Pre-Conference Workshops 2008

Workshop Registration and Locations

Registration for the workshops is now closed. Both workshops are held at the Leavey Program Room in The Leavey Center (new window) on campus. All workshop participants should check-in at the registration desk before going to the workshops. The registration desk on Thursday will be in the ICC building, on the 4th floor (next to the elevators) from 8:30 – 12:30. Participants can collect their conference materials at the registration desk.


Thursday, March 13th 
10:00AM-12:00PM
First-person Narratives in Classroom, Media and Interview Discourse:
Why are they powerful? And how can we analyze their power?

Stanton Wortham, University of Pennsylvania

First-person narratives have powerful implications for self-construction and for their capacity to represent and evoke emotional responses. This workshop explores one source of first-person narratives’ power: narrators double their roles because they become both characters in narrated events and actors in narrating events. An outcome of this duality – and another source of power – is that narrators often communicate about their dual roles in different realms simultaneously with audience members.

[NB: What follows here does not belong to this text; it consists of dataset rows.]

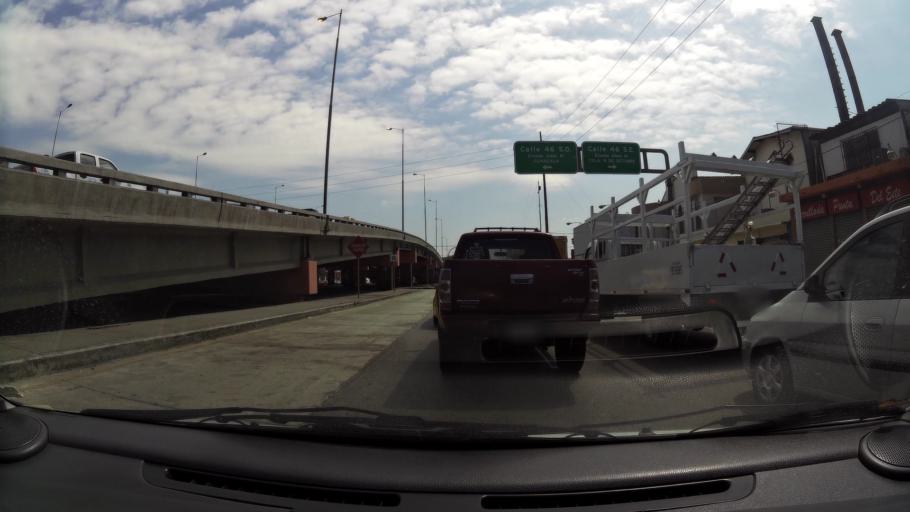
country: EC
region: Guayas
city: Guayaquil
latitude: -2.2311
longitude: -79.8973
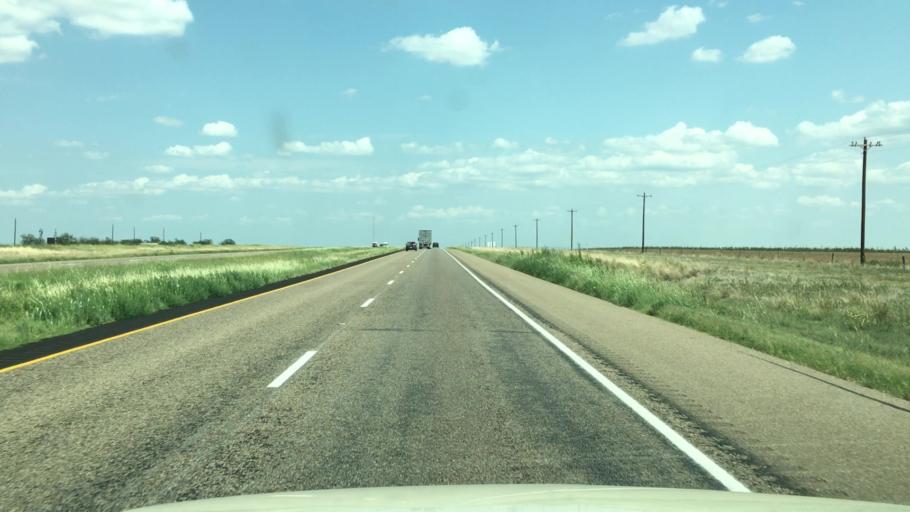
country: US
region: Texas
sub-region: Armstrong County
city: Claude
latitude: 35.0336
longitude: -101.1749
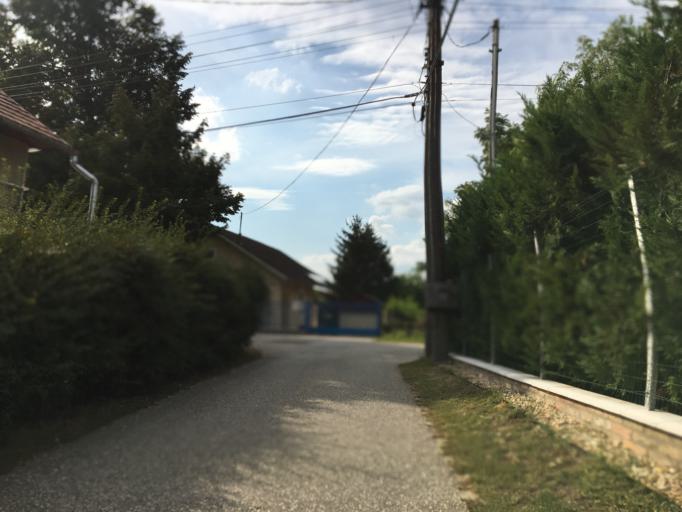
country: HU
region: Pest
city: Szigetszentmiklos
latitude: 47.3331
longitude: 19.0430
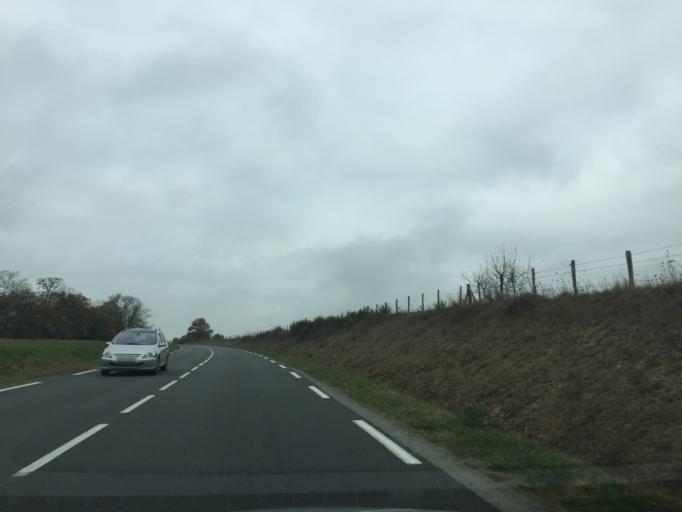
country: FR
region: Limousin
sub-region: Departement de la Creuse
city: Gouzon
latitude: 46.1479
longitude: 2.2052
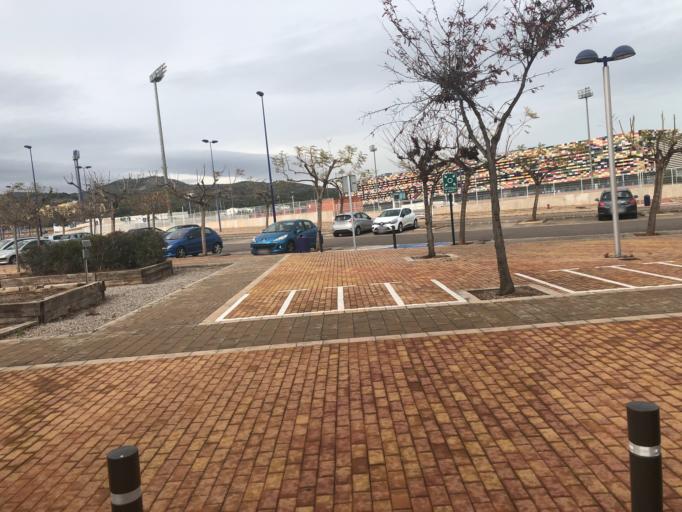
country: ES
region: Valencia
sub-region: Provincia de Castello
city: Castello de la Plana
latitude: 39.9941
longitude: -0.0738
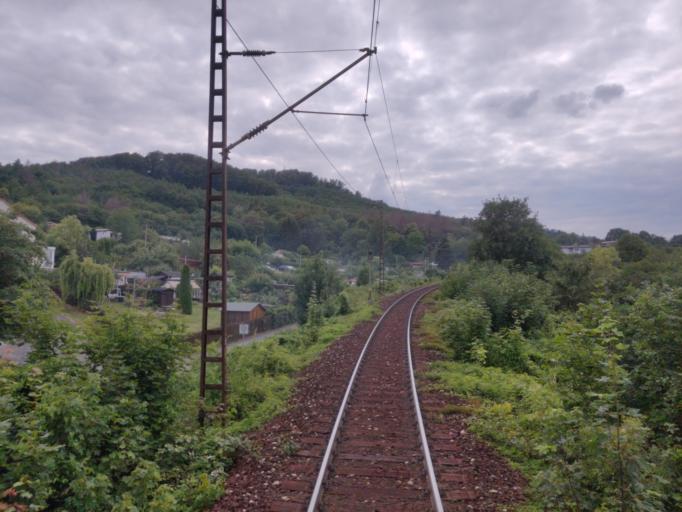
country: DE
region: Saxony-Anhalt
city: Blankenburg
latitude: 51.7953
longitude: 10.9369
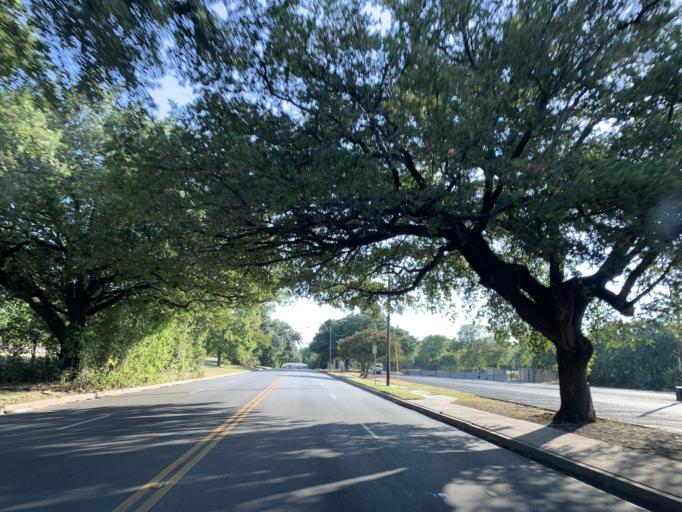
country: US
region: Texas
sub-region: Dallas County
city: Dallas
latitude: 32.7372
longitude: -96.8177
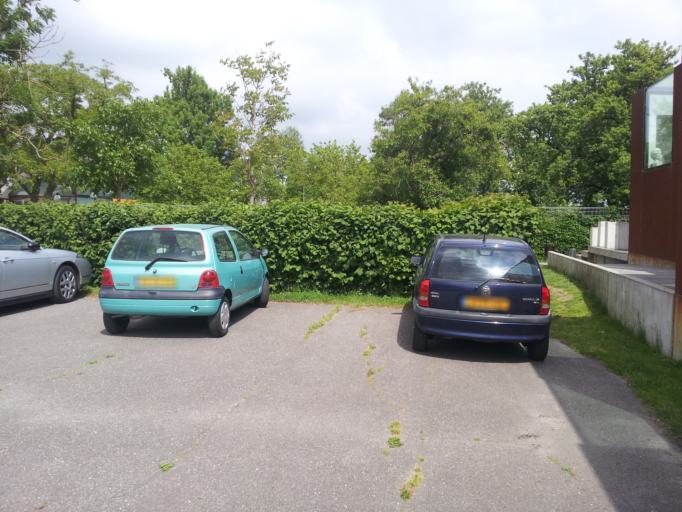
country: NL
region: South Holland
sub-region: Gemeente Delft
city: Delft
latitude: 51.9798
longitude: 4.3869
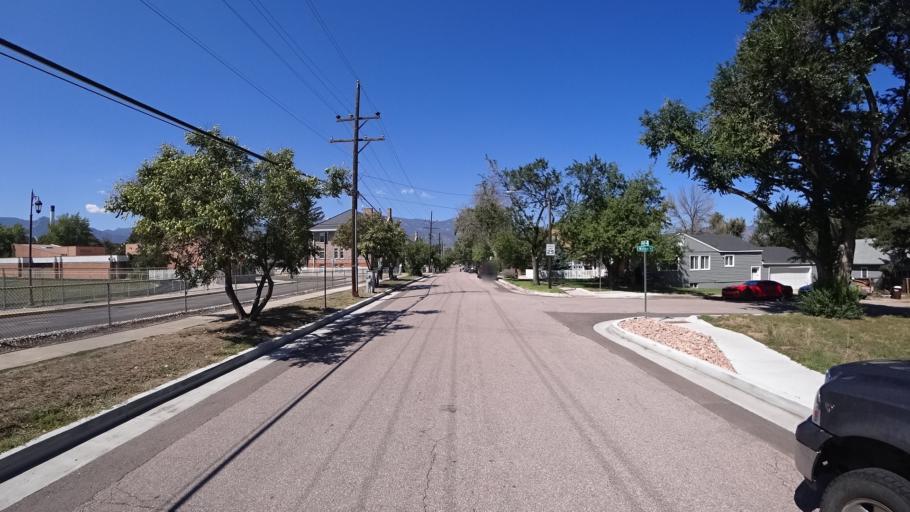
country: US
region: Colorado
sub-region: El Paso County
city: Colorado Springs
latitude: 38.8359
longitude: -104.8044
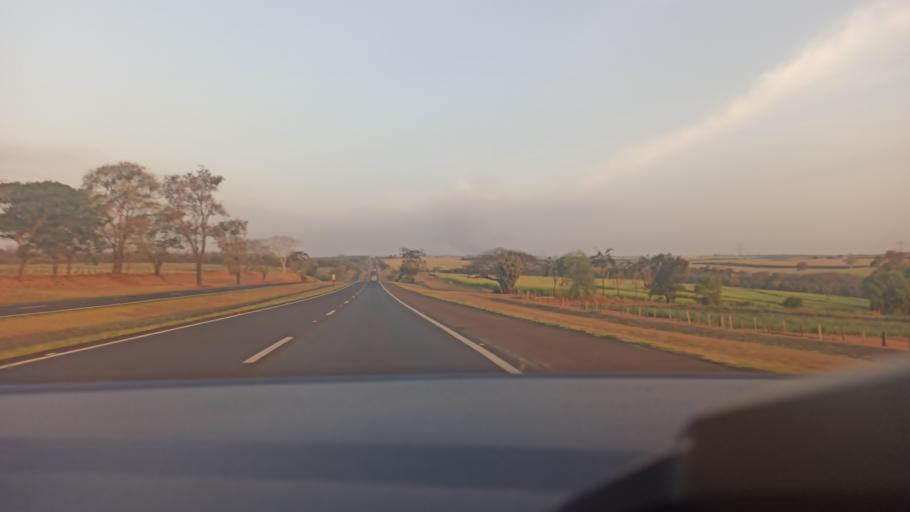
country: BR
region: Sao Paulo
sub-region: Taquaritinga
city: Taquaritinga
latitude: -21.4251
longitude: -48.6718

This workshop provides the following:

  • training in both conceptual and discourse analytic tools for exploring how first-person narratives communicate about (a) events that happened to the narrator, and (b) events that the narrator and audience members are enacting together through (or alongside) the storytelling
  • provision of concrete methodological guidelines for analyzing first-person narrative discourse
  • exploration of how relations across the narrated and narrating events enrich rhetorical and personal resources
  • develops an appreciation of narrators’ flexible deployment of resources to accomplish reference and action across interactional time
  • creates opportunities to use the discourse analytic tools provided, and follow the guidelines, on actual data from classroom, media and interview discourse.

Thursday, March 13th
12:30-3:30PM
Teaching Narrative: a Portable Pursuit
How and why do we engage students in the study of narrative?
Michael Bamberg, Clark University
Patricia O’Connor, Georgetown University
Deborah Tannen, Georgetown University

This will be an interactive workshop on the methods, goals, and theoretical underpinnings of teaching narrative in a variety of disciplines. The three coaches will describe ways that they have used the analysis of narrative in their classes; the motivation for these practices; some of the results they have experienced; and how their classes fit into the pedagogy of their respective disciplinary departments: Linguistics, English, and Psychology.

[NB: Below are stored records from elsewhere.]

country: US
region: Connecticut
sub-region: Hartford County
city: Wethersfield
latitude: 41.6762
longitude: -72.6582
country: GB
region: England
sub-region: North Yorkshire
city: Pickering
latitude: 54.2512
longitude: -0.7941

After introductory remarks from Deborah Tannen (Linguistics), Patricia O’Connor (English), and Michael Bamberg (Psychology) on their methods, participants will be invited to practice some of the investigation techniques by working in small groups to examine video materials in order to move from a broad analysis to more fine-grained approaches to nuances of narratives. Video material will assist us to recognize the importance of contexts and genres, features of involvement, issues of identity formation, etc., that are revealed in the narrative performances. We will consider how this can lead to further applications of the study of narrative.

Video materials include (10 minutes each):

  • On the Roof (O’Connor) — Videotape of Pat telling a “Most Amusing Moment” story of adolescence one summer when he and his male friends visit the home of some sisters whose parents are at work during the day.
  • Betty Tells Her Story (Bamberg) — A documentary by Liane Brendan (1972) in which Betty tells the same story twice of how she bought “the perfect dress.”